Niacin is the most effective medication in current clinical use for increasing high-density lipoprotein cholesterol. We tested the hypothesis that niacin treatment of stroke promotes synaptic plasticity and axon growth in the ischemic brain. Male Wistar rats were subjected to 2 hours of middle cerebral artery occlusion and treated with or without Niaspan (a prolonged-release formulation of niacin, 40 mg/kg) daily for 14 days starting 24 hours after middle cerebral artery occlusion. The expression of synaptophysin, Nogo receptor, Bielschowsky silver, brain-derived neurotrophic factor, and its receptor tropomyosin-related kinase B were measured by immunohistostaining and Western blot, respectively, in the ischemic brain. Complementing in vivo studies, primary cultured neurons were used to test the effect of niacin and high-density lipoprotein on neurite outgrowth and brain-derived neurotrophic factor/tropomyosin-related kinase B expression.

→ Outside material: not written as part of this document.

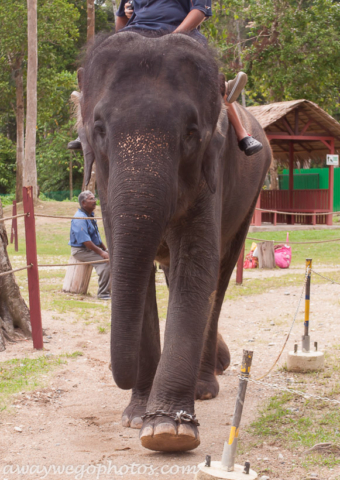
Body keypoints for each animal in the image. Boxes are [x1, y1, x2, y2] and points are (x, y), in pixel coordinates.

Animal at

Niaspan treatment of stroke significantly increased synaptophysin, Bielschowsky silver, brain-derived neurotrophic factor/tropomyosin-related kinase B expression, and decreased Nogo receptor expression in the ischemic brain compared with middle cerebral artery occlusion control animals (P<0.05, n=8/group). Niacin and high-density lipoprotein treatment significantly increased neurite outgrowth and brain-derived neurotrophic factor/tropomyosin-related kinase B expression in primary cultured neurons. Tropomyosin-related kinase B inhibitor attenuated niacin-induced neurite outgrowth (P<0.05, n=6/group). Niacin treatment of stroke promotes synaptic plasticity and axon growth, which is mediated, at least partially, by the brain-derived neurotrophic factor/tropomyosin-related kinase B pathways.